WORK TASK: Translate the following sentence from the article on Facebook and fact-checking into Spanish: "This censorship still dominates our discourse a year later, with no end in sight."

EXTRACTED TEXT:
The Myth Of ‘Fact-Checking’: How Facebook Created The World’s Largest Censorship Operation

The 2020 presidential election resulted in something I never thought I’d see — widespread, Soviet-style political censorship in American media. This censorship still dominates our discourse a year later, with no end in sight. There’s a lot to be said about how we got to this place, but it’s worth zeroing in on the two particular mechanisms for how this censorship is being enforced. The first is the rise of politicized media “fact-checkers,” and the second is Facebook. The fact these two entities have now joined forces means speaking freely online without an algorithm slapping a warning label on your opinion or psychoanalyzing your potential for extremism is becoming difficult. 

While I confess I didn’t see this censorship regime gaining power so quickly, as a reporter in D.C. for over 20 years, I did see plenty of warning signs. One, in particular, was hard to ignore: In the summer of 2018, I was sitting in a staff meeting at the now-defunct magazine, The Weekly Standard, when an editor at the publication started yelling at me.

STORED DATA:
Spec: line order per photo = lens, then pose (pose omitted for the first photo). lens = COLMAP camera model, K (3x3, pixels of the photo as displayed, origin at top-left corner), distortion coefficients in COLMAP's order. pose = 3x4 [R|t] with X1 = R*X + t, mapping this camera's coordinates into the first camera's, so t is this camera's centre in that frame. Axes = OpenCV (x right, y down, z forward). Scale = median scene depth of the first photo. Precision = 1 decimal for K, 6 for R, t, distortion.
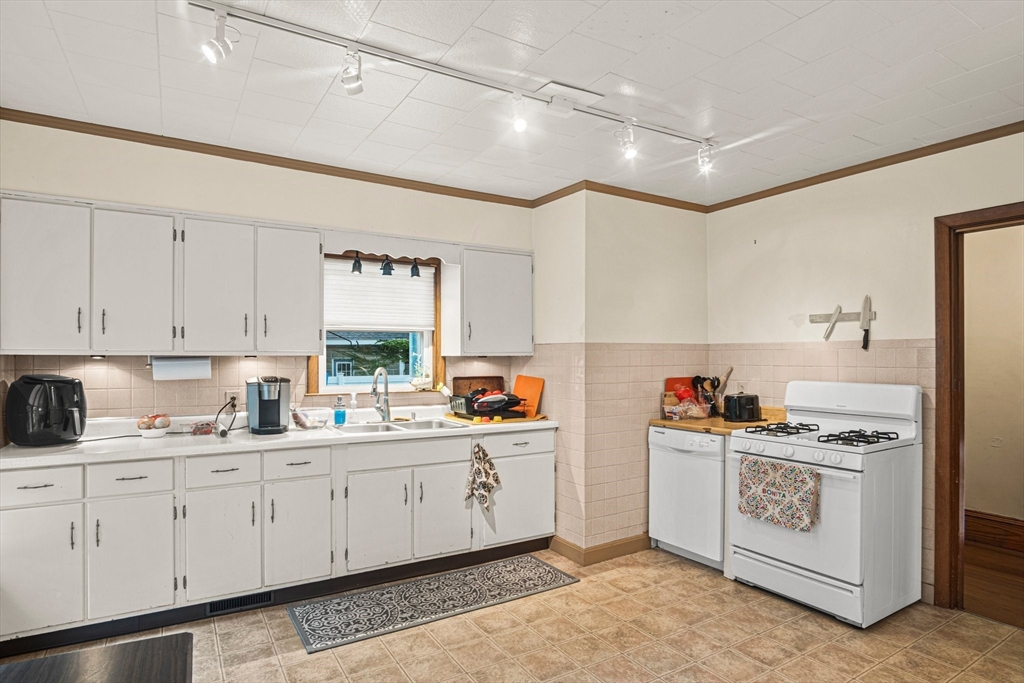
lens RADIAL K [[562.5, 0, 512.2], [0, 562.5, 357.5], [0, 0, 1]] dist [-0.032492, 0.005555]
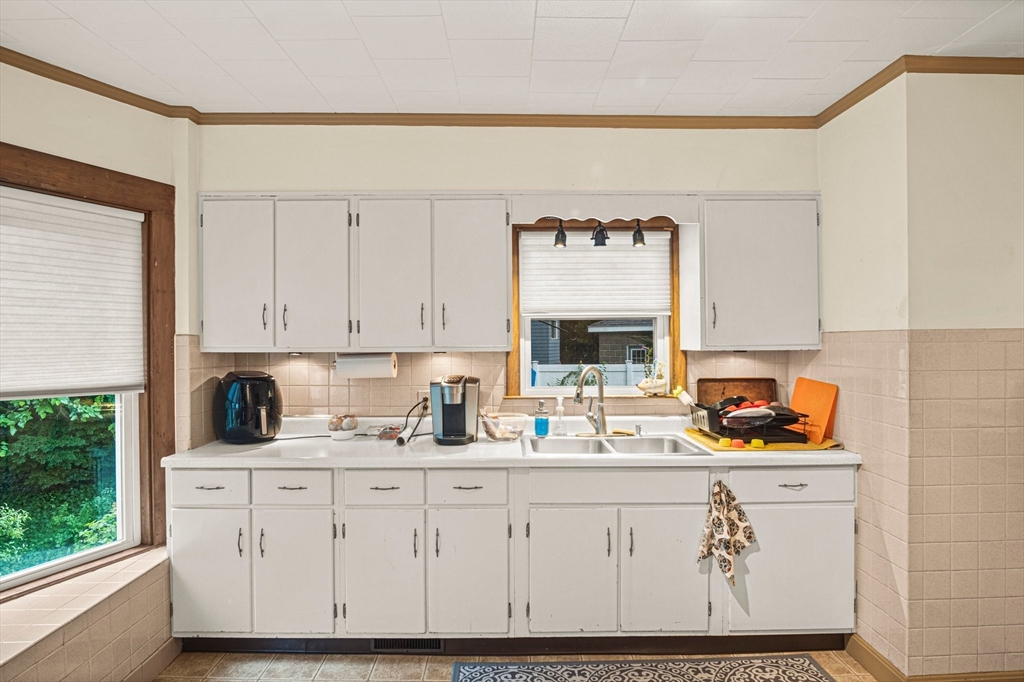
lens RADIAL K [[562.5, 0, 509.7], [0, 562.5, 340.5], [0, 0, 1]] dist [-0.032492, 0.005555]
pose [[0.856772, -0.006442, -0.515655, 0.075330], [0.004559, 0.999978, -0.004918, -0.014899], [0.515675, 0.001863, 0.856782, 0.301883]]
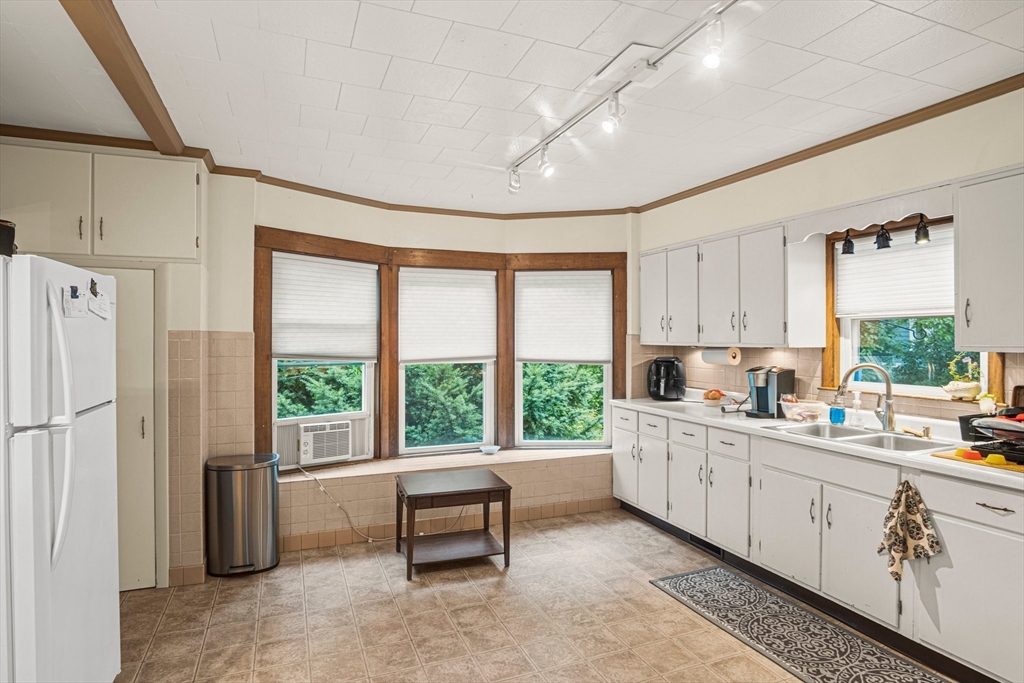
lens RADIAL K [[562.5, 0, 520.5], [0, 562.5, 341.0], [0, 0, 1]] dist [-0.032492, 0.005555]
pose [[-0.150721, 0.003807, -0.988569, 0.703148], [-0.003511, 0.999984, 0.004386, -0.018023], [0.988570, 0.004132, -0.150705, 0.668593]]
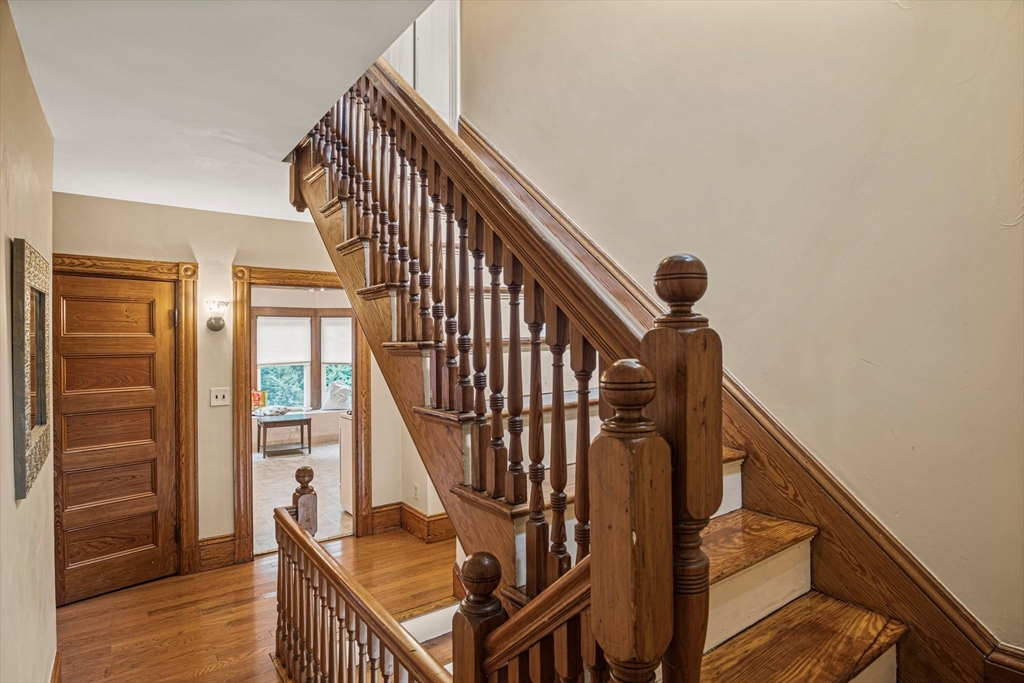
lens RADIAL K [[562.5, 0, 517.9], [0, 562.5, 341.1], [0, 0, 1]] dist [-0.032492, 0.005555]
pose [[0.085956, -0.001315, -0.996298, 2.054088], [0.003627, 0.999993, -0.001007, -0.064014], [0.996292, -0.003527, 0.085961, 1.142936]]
...
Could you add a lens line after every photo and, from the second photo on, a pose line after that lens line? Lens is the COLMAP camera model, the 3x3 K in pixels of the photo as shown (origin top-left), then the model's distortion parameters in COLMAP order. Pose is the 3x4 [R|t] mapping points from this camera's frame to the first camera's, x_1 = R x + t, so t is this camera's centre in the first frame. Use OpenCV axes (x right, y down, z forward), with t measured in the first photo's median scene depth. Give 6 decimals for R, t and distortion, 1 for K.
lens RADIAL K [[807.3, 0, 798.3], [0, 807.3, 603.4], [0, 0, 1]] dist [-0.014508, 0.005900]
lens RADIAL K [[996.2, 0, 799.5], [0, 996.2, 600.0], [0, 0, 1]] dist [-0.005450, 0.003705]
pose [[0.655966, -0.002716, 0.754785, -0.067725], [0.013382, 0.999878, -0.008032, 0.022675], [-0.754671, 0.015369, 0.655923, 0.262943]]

ANSWER FOR THIS EXERCISE: Esta censura todavía domina nuestro discurso un año después, sin un final a la vista.